Exact copy, no pictures: set down every entry below as written.

== Segment start ==

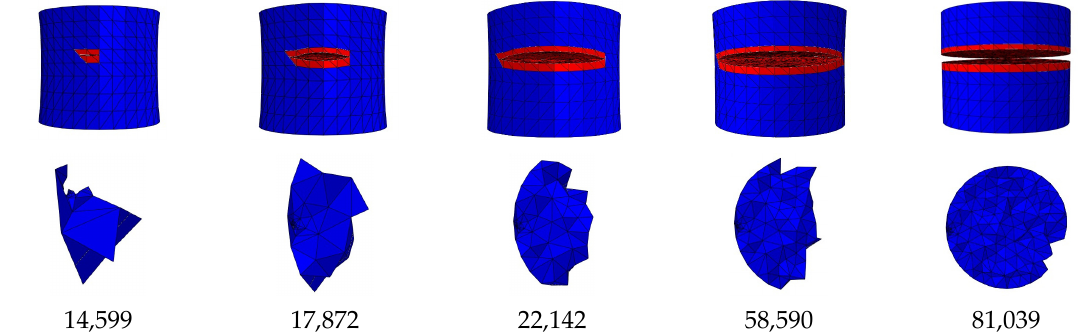
Figure 12. The geometry of the crack during its fatigue propagation as obtained numerically of Ti-6Al-4V at 800 MPa of 5 Hz.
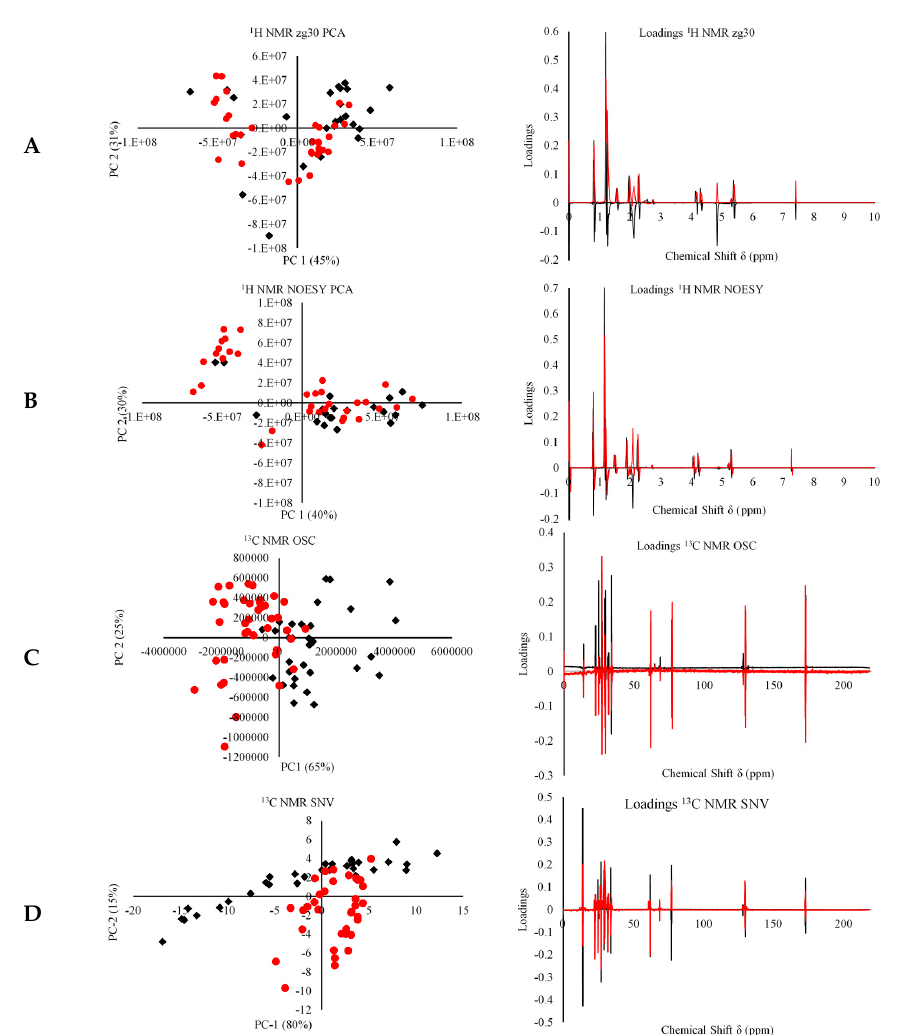
Figure 3. The principle component analysis (PCA) biplots (black boxes = Maltese red dots = non-Maltese) and loading plots for PC1 (black line) and PC2 (red line) for the untreated raw data for the zg30 ( A ) NOESY ( B ), 13 C NMR orthogonal scatter corrections (OSC) ( C ), and 13 C NMR standard normal variate (SNV) ( D ) spectra.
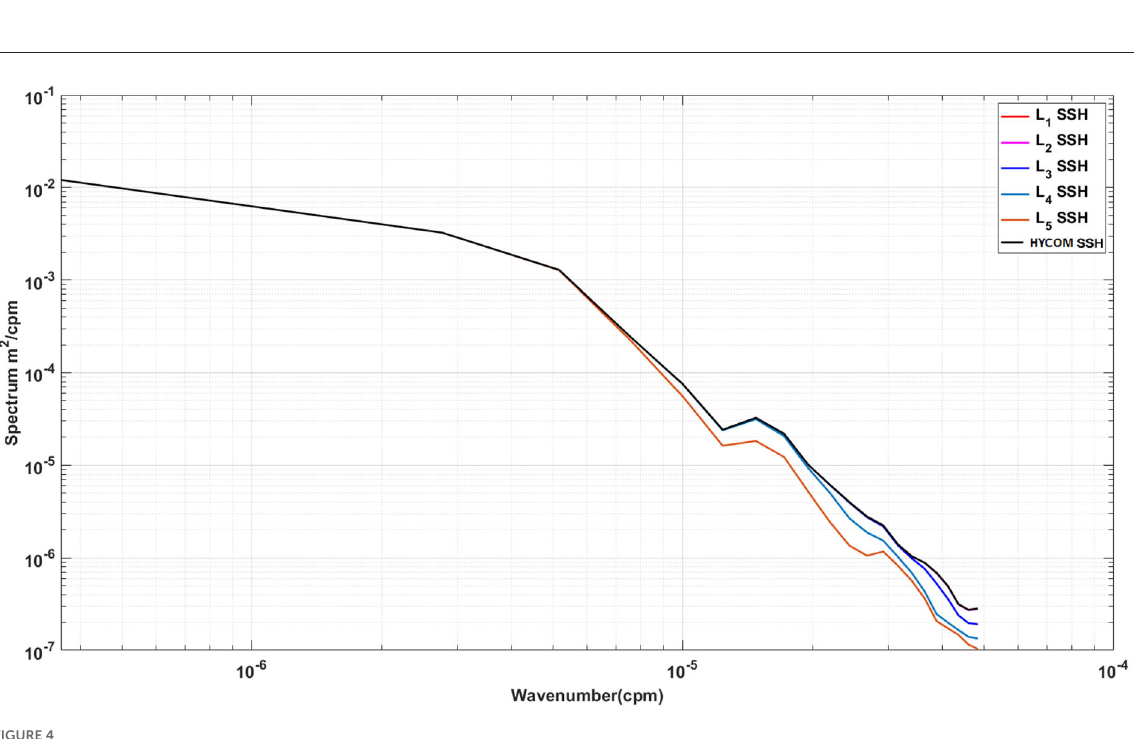
FIGURE4 Five levels of DWT Approximations SSH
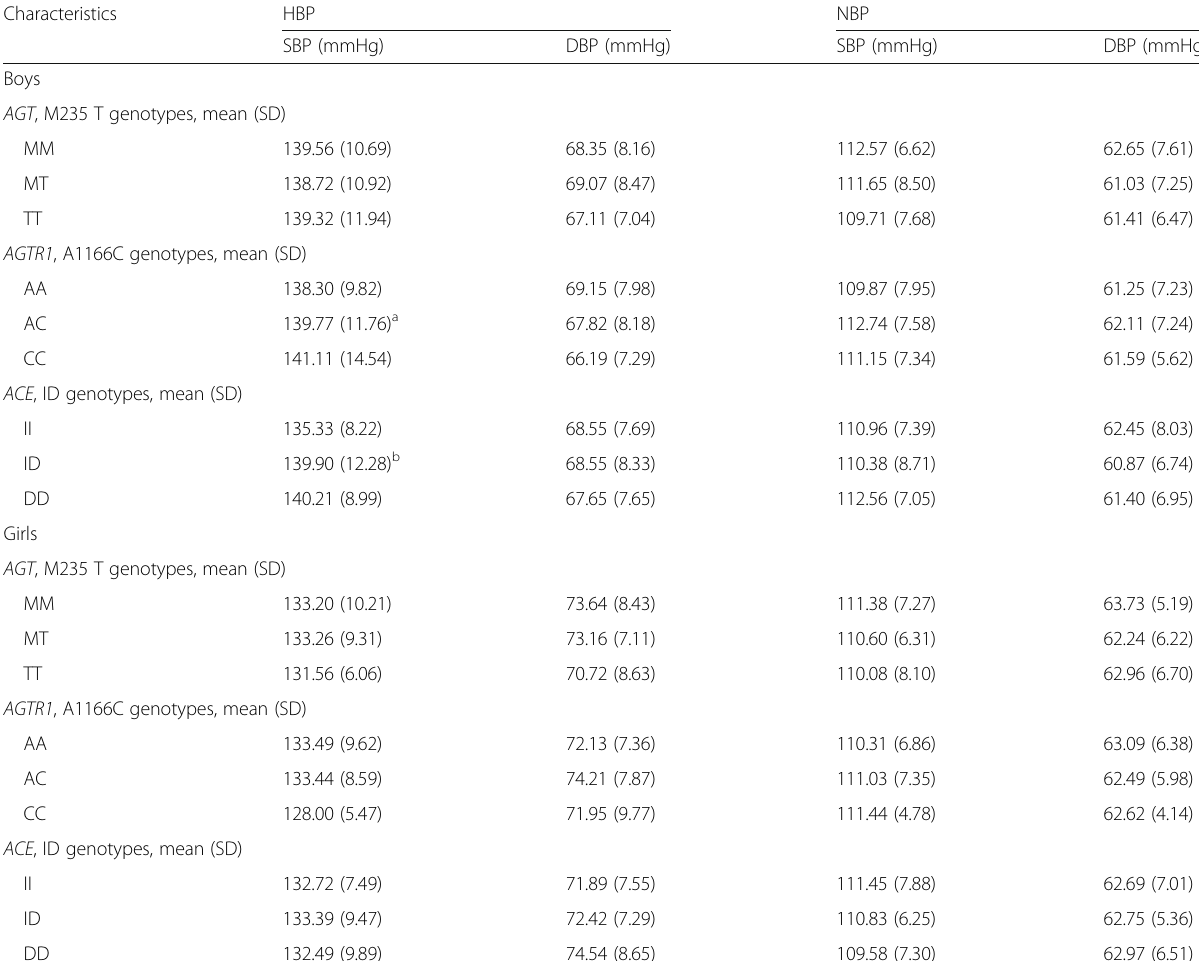
Table 3 Distribution of AGT M235 T, AGTR1 A1166C, and ACE ID genotypes according to systolic and diastolic blood pressure in the study population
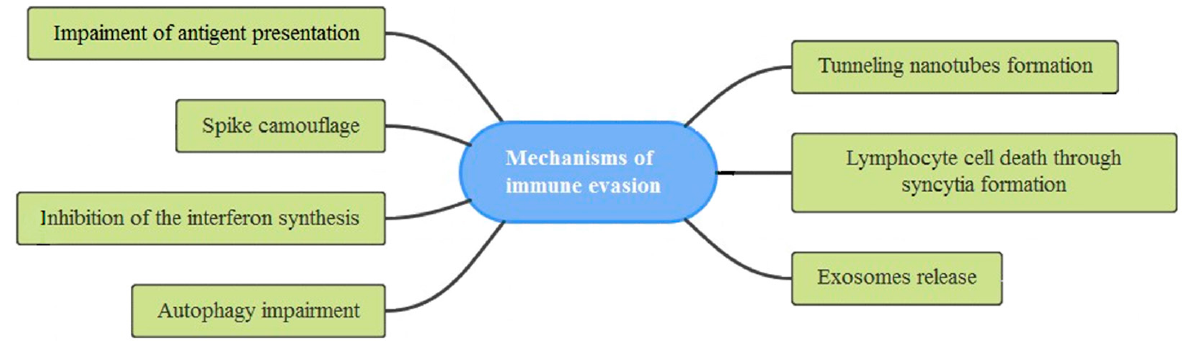
Figure 4. Schematic diagram showing the different evasion mechanisms developed by SARS-CoV-2 to avoid immune surveillance and attack by the immune system.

== Segment end ==

■ **RESULT BELOW**:
Figure 12. The geometry of the crack during its fatigue propagation as obtained numerically of Ti-6Al-4V at 800 MPa of 5 Hz.
Figure 3. The principle component analysis (PCA) biplots (black boxes = Maltese red dots = non-Maltese) and loading plots for PC1 (black line) and PC2 (red line) for the untreated raw data for the zg30 ( A ) NOESY ( B ), 13 C NMR orthogonal scatter corrections (OSC) ( C ), and 13 C NMR standard normal variate (SNV) ( D ) spectra.
FIGURE4 Five levels of DWT Approximations SSH
Table 3 Distribution of AGT M235 T, AGTR1 A1166C, and ACE ID genotypes according to systolic and diastolic blood pressure in the study population
Figure 4. Schematic diagram showing the different evasion mechanisms developed by SARS-CoV-2 to avoid immune surveillance and attack by the immune system.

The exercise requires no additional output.